TEXT UNDER STUDY ▸
Then, cause of that lack of confidence, i end up crashing for being too nervous or worried. And i'm sick of wasting money on constantly repairing the link ($5 every 5-10 rides, which is actually a lot of money that i could be saving up). Plus the crappy brakes/hubs/drivetrain maintenance. I could be saving up waay faster if i didn't have to save this bike's life every weekend. So the Giant seemed like the way to go.
Other than that, its a great bike, not for what its worth, but for how long it held up, and basically it got me into riding.
So yeah, i still like it a lot. Just...not for mtb anymore.
Gonna keep getting better with it, only way to go.

Well, prices are unusually high here (Honduras), so when it comes to sell a used bike, it's extremely hard to find someone willing to sell a bike for what it's worth, most of them feel they are losing too much, because they bought the bike at a much higher price than what they are selling it for. That + the already expensive living cost, makes going lower on a deal harder.

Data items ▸
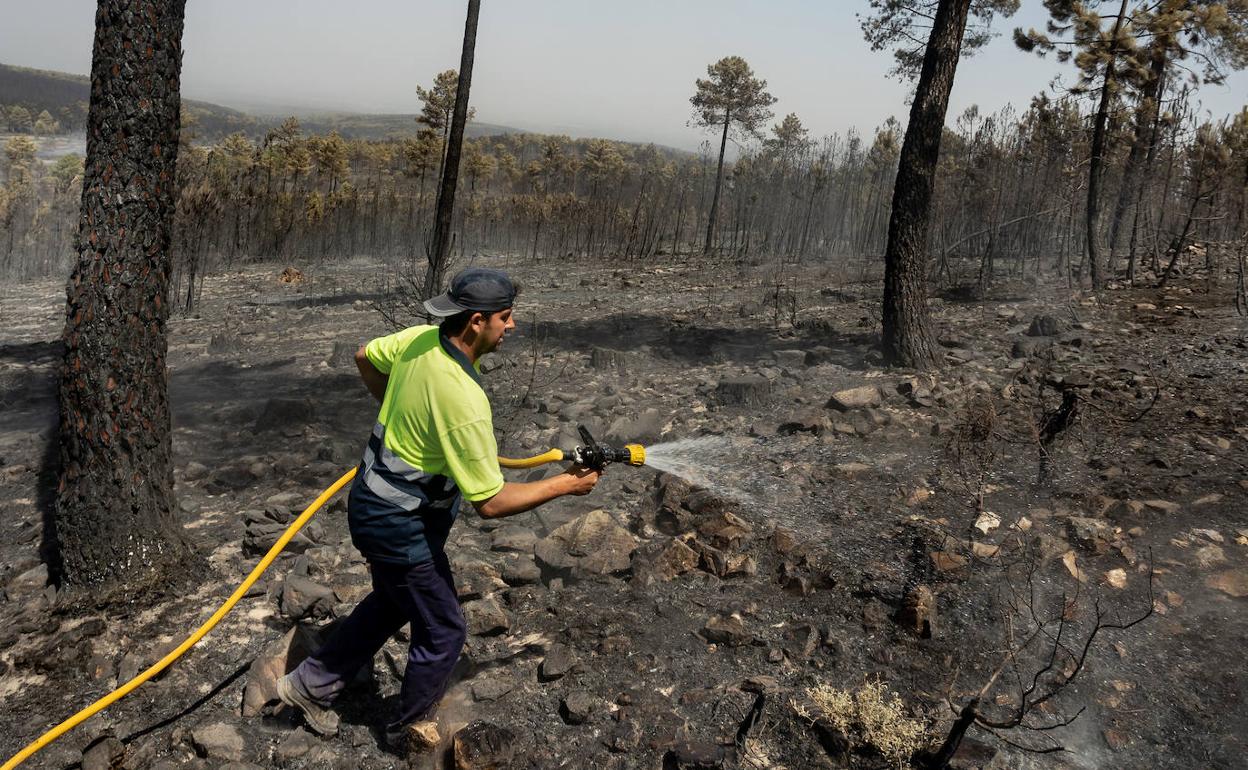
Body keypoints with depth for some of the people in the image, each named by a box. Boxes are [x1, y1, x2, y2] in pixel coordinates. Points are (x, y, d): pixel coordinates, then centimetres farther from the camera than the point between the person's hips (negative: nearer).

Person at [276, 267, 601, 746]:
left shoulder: (420, 339, -8)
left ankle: (310, 685, 44)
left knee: (391, 604, 30)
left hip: (375, 496, 9)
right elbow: (490, 502, -28)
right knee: (443, 632, 11)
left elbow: (365, 357, 13)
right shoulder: (465, 400, -33)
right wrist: (565, 485, -18)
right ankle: (408, 734, 34)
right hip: (399, 524, -9)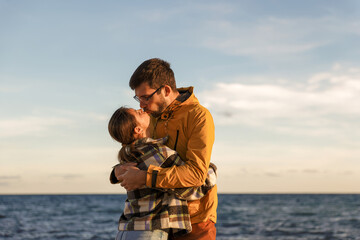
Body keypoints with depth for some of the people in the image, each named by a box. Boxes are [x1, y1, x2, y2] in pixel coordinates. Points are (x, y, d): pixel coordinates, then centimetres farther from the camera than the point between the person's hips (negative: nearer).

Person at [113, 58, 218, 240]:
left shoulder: (199, 117, -14)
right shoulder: (155, 117, 7)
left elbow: (197, 172, -25)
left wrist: (145, 178, -29)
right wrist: (120, 170, -9)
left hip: (195, 220, -6)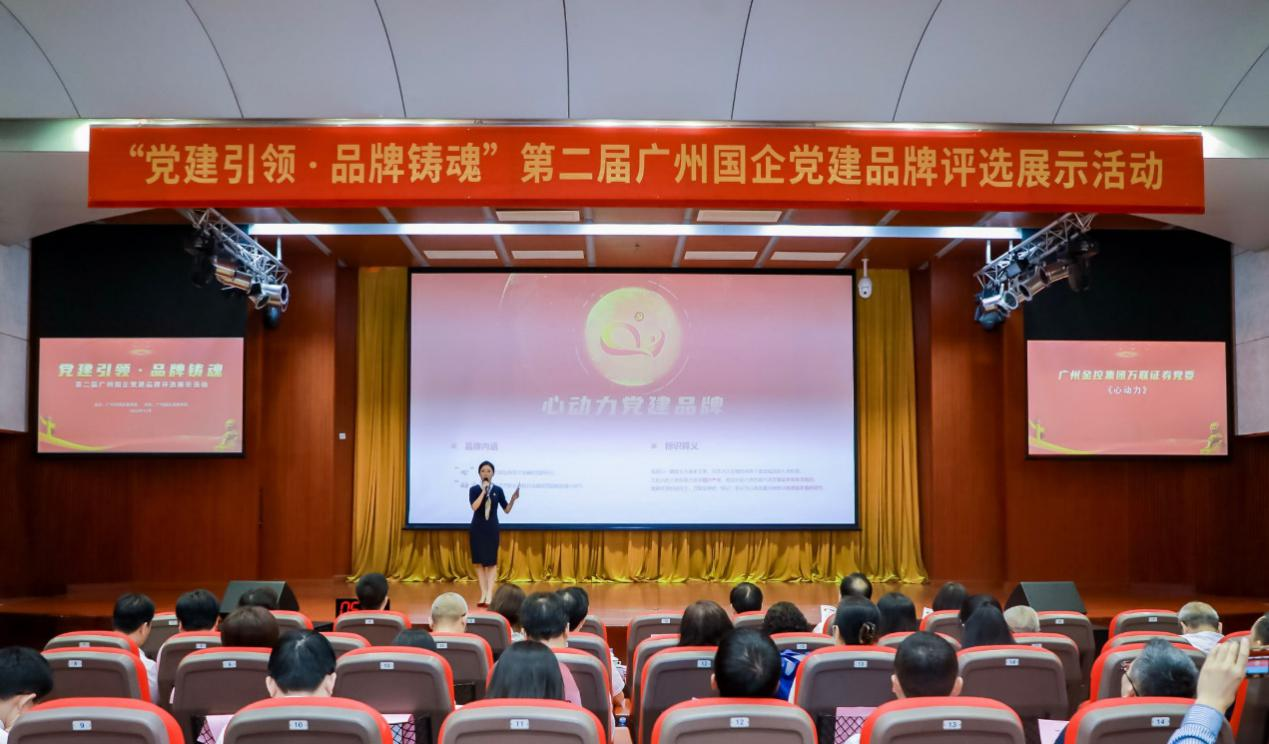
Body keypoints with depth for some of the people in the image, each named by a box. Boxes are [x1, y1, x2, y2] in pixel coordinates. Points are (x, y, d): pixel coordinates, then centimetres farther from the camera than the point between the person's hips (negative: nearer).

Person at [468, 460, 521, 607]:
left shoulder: (498, 490, 1)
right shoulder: (474, 489, -2)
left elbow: (506, 510, 4)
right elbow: (474, 507, -18)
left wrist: (513, 499, -14)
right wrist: (483, 491, -20)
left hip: (492, 528, 0)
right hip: (477, 528, 0)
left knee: (491, 562, -3)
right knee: (479, 562, 2)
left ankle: (489, 596, -4)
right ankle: (483, 595, 9)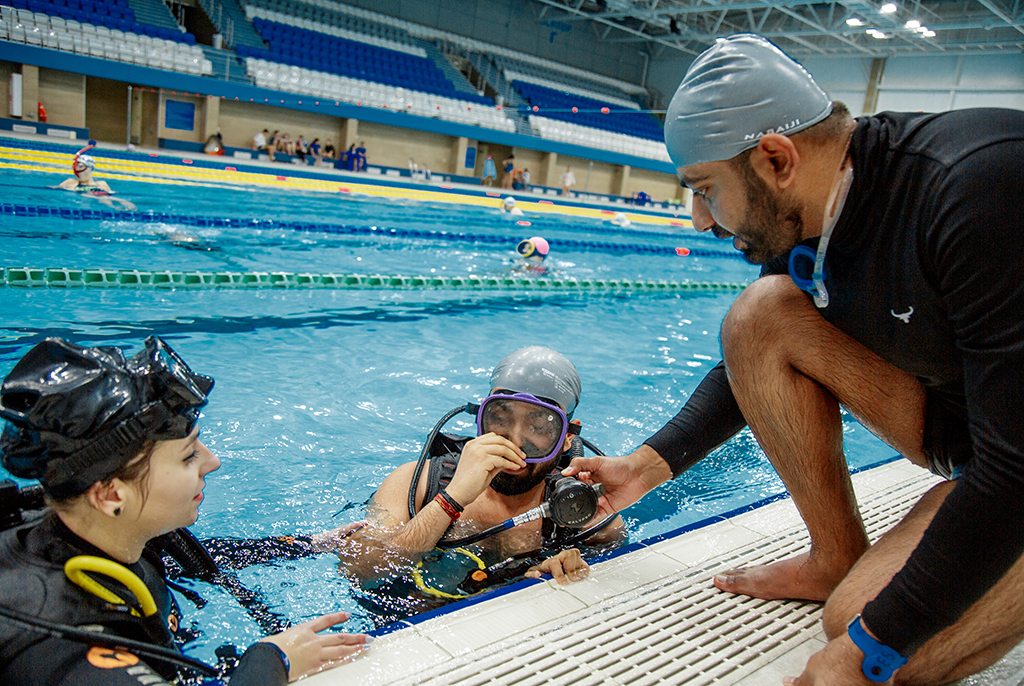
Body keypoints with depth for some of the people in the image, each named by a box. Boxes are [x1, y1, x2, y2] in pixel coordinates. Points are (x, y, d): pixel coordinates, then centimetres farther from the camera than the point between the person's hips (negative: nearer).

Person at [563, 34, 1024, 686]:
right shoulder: (793, 220, -9)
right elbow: (755, 365, 6)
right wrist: (648, 465, -2)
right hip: (951, 425, 7)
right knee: (760, 316, -14)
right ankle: (838, 556, -2)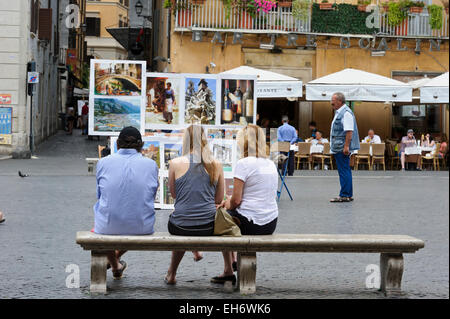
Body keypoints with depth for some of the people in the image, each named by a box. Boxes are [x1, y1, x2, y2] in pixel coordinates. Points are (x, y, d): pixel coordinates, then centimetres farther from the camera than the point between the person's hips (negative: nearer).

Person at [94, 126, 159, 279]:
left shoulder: (103, 162, -3)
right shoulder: (151, 165, -2)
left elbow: (99, 195, 8)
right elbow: (152, 195, 8)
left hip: (108, 226, -1)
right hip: (143, 227, 1)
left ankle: (115, 266, 44)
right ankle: (117, 256, 58)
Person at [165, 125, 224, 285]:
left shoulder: (175, 163, -3)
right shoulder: (216, 165, 2)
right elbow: (219, 199, 12)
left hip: (180, 227, -1)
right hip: (209, 227, 1)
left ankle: (171, 274, 42)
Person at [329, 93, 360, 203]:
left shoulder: (346, 113, -15)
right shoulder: (338, 112, 18)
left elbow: (349, 131, -21)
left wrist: (346, 146, -25)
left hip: (342, 148, -11)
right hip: (338, 148, 11)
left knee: (344, 171, -9)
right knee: (344, 171, 13)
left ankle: (344, 195, -8)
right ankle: (348, 195, 19)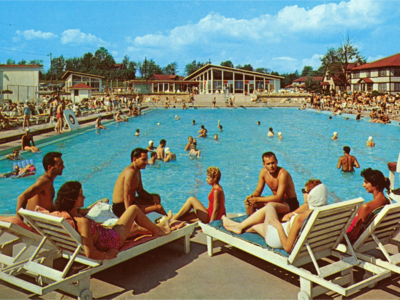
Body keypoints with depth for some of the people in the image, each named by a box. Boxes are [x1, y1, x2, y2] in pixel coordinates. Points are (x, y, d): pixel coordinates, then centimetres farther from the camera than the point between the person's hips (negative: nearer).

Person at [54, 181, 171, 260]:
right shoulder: (83, 222, -40)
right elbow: (90, 253, -42)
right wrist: (107, 255, -25)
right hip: (113, 240, -8)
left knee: (136, 226, 31)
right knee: (134, 209, 12)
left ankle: (158, 227, 59)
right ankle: (157, 230, 38)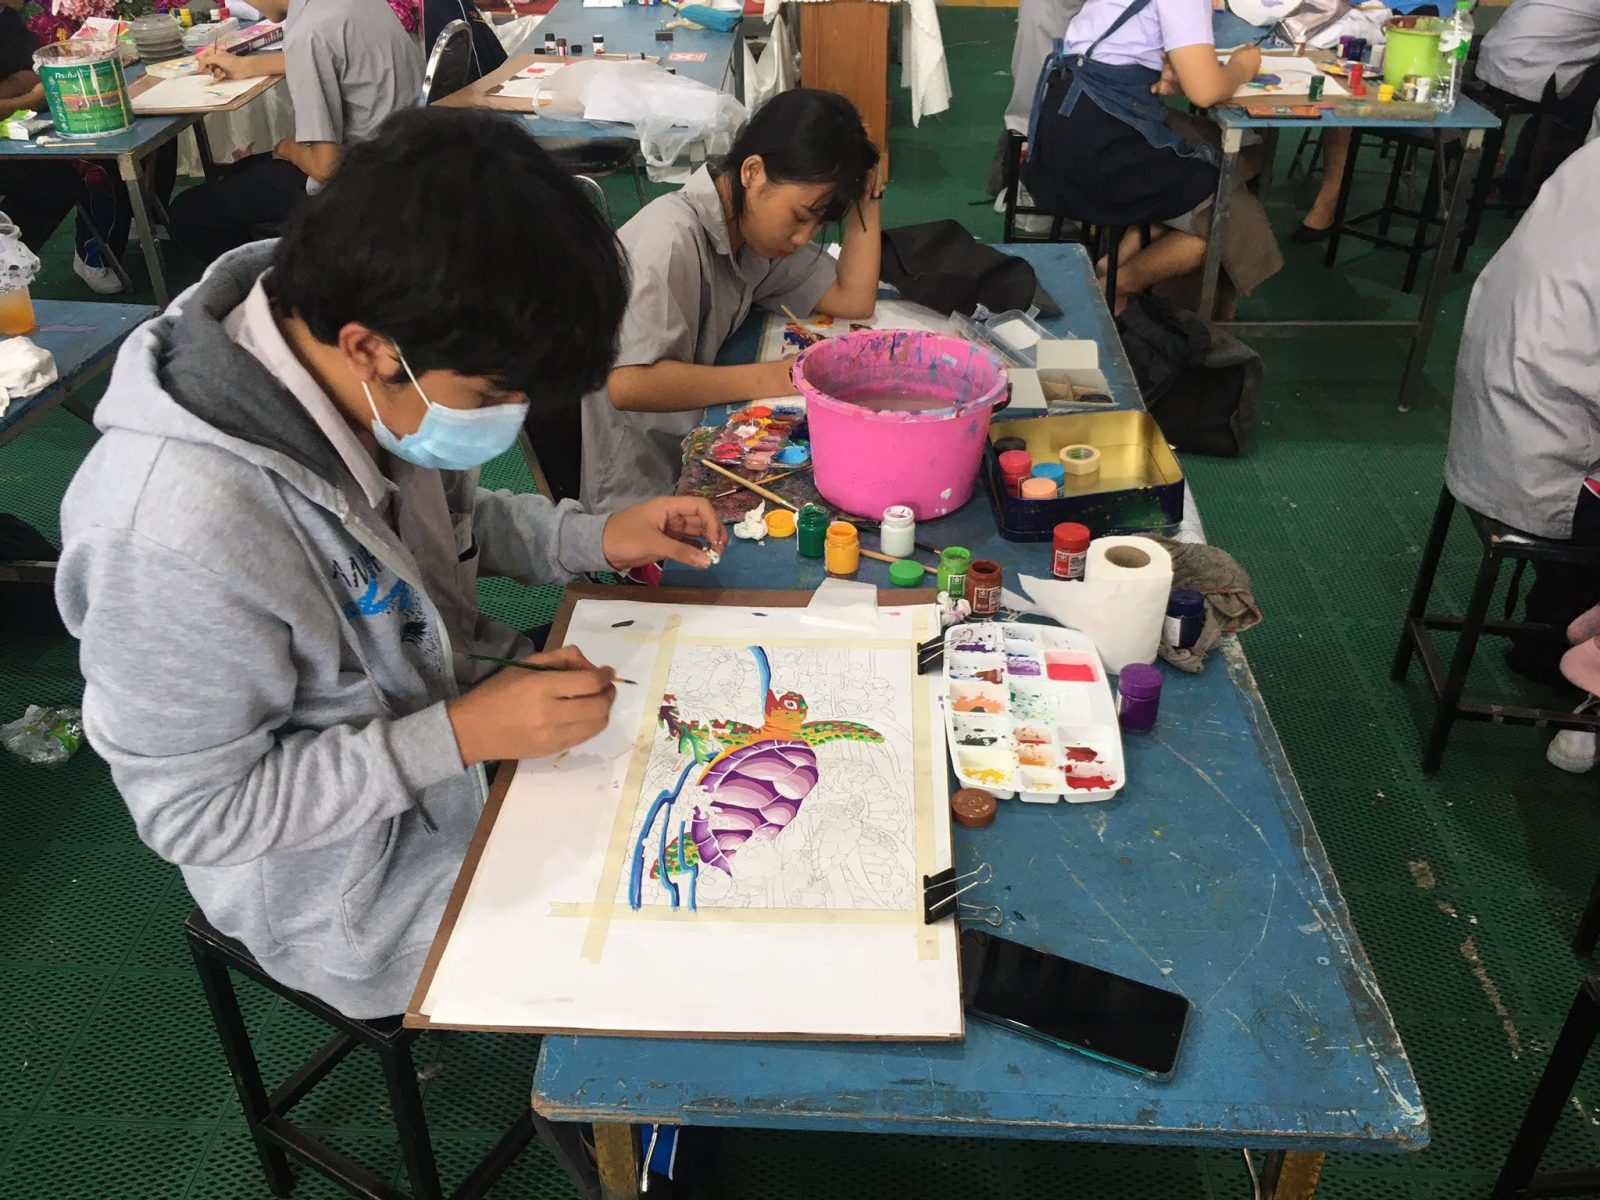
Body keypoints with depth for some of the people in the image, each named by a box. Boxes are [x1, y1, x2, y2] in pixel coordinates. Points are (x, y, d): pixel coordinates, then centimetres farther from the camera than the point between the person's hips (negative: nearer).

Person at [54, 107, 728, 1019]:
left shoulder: (368, 382, -16)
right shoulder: (179, 530, -38)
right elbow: (195, 811, -25)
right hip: (364, 885, -6)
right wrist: (463, 735, -29)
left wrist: (594, 539, -8)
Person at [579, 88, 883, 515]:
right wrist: (771, 379, -27)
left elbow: (854, 300, 5)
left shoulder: (758, 225, 4)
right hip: (642, 493, -8)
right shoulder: (673, 239, -22)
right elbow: (629, 384, -32)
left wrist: (866, 195, -2)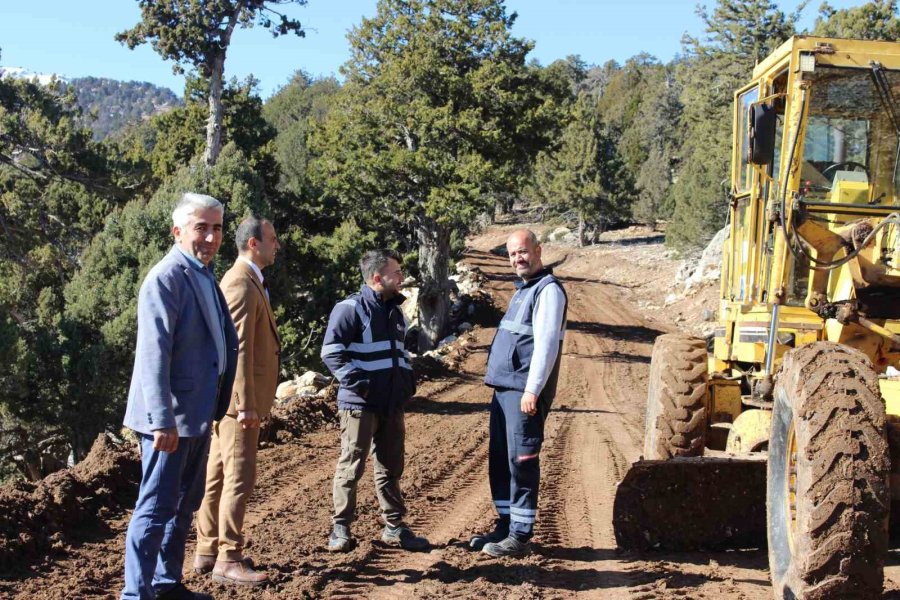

WHAT TO WORK ON ▸
Write the next part of the bike forum thread, picking up after its last sentence.

SOLVED EXERCISE ▸
Life is so expensive already that selling a bike for what its worth when everyone is selling the same bikes for a much higher price seems stupid. And congrats to whoever makes them go lower...
But i'll keep looking for a bike into CL. Something better has to pop up right?

Thanks for putting things more into perspective for me, really appreciate it.


----------



## noapathy (Jun 24, 2008)

No worries, and you have a good attitude given the obviously frustrating situation. At least now you'll have a better idea what to offer so you'll be ready when the next one pops up. I wonder if a cheap rigid might be a temporary alternative until you can find something more ideal? You'd still be working just as hard to ride it safely, but at least it'd be easier to save up. Anyway, I wish you luck!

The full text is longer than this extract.